--- Records supplied ---

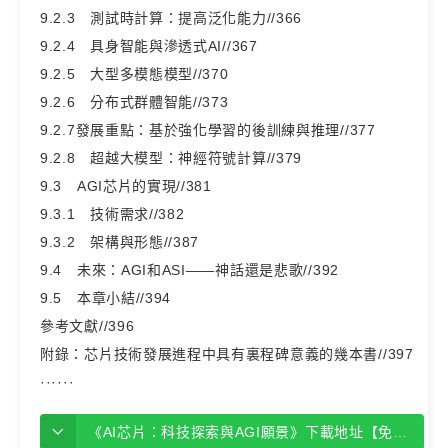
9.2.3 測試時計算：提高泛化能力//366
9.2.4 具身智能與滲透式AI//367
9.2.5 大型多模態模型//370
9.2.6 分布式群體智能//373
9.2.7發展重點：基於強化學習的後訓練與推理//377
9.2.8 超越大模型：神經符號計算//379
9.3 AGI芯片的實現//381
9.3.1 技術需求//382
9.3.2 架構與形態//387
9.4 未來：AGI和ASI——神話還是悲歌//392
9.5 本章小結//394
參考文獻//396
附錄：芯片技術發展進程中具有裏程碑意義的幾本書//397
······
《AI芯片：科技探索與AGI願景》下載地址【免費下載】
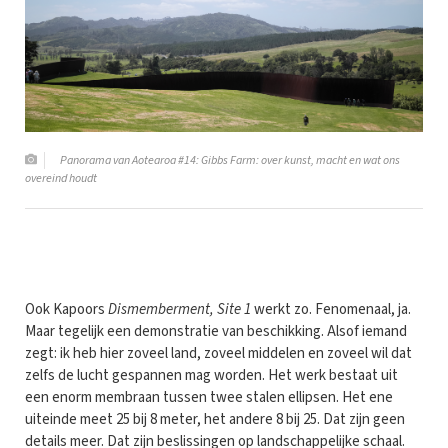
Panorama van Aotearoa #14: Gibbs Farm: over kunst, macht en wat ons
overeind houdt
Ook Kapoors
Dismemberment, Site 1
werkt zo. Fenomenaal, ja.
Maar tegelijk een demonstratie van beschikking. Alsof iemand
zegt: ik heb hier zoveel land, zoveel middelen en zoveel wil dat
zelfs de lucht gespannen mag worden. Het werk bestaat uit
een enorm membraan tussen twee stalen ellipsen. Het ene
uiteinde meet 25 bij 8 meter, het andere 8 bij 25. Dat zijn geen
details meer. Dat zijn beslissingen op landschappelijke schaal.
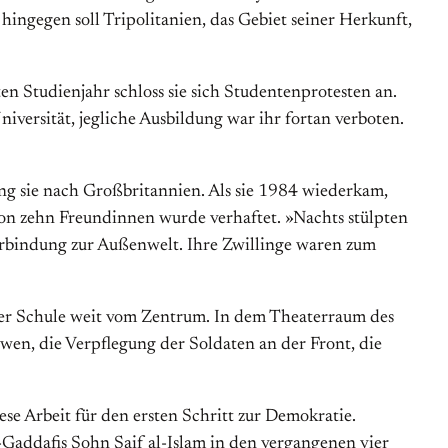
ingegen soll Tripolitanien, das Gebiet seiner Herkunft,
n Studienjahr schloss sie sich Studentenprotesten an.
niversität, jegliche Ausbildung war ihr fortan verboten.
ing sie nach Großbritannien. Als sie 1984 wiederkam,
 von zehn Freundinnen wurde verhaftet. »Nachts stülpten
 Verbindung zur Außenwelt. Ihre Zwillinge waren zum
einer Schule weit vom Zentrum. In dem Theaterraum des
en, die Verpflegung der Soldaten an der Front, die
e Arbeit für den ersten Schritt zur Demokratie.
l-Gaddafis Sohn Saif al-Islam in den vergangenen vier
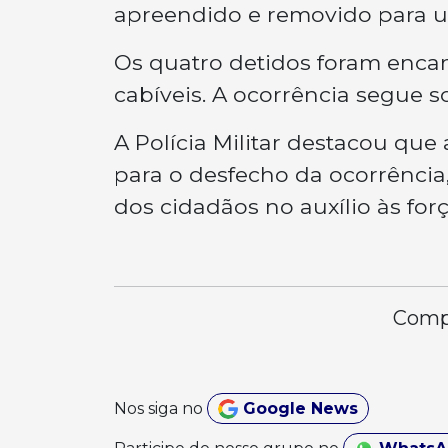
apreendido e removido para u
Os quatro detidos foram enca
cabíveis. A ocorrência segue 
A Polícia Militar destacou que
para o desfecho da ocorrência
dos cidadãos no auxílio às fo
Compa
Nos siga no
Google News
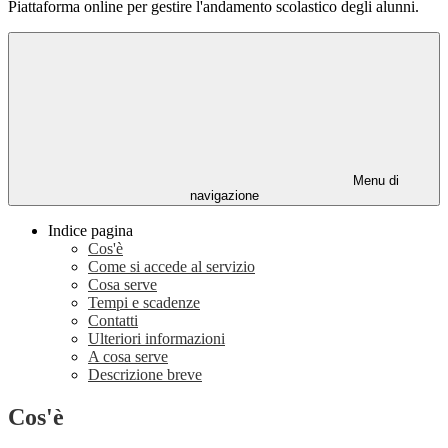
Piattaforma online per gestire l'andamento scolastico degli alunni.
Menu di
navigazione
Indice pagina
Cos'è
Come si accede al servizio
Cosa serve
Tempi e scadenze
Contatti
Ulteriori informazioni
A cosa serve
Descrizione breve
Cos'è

---

Gather every line from the records above that contains the word "zijn".

uiteinde meet 25 bij 8 meter, het andere 8 bij 25. Dat zijn geen
details meer. Dat zijn beslissingen op landschappelijke schaal.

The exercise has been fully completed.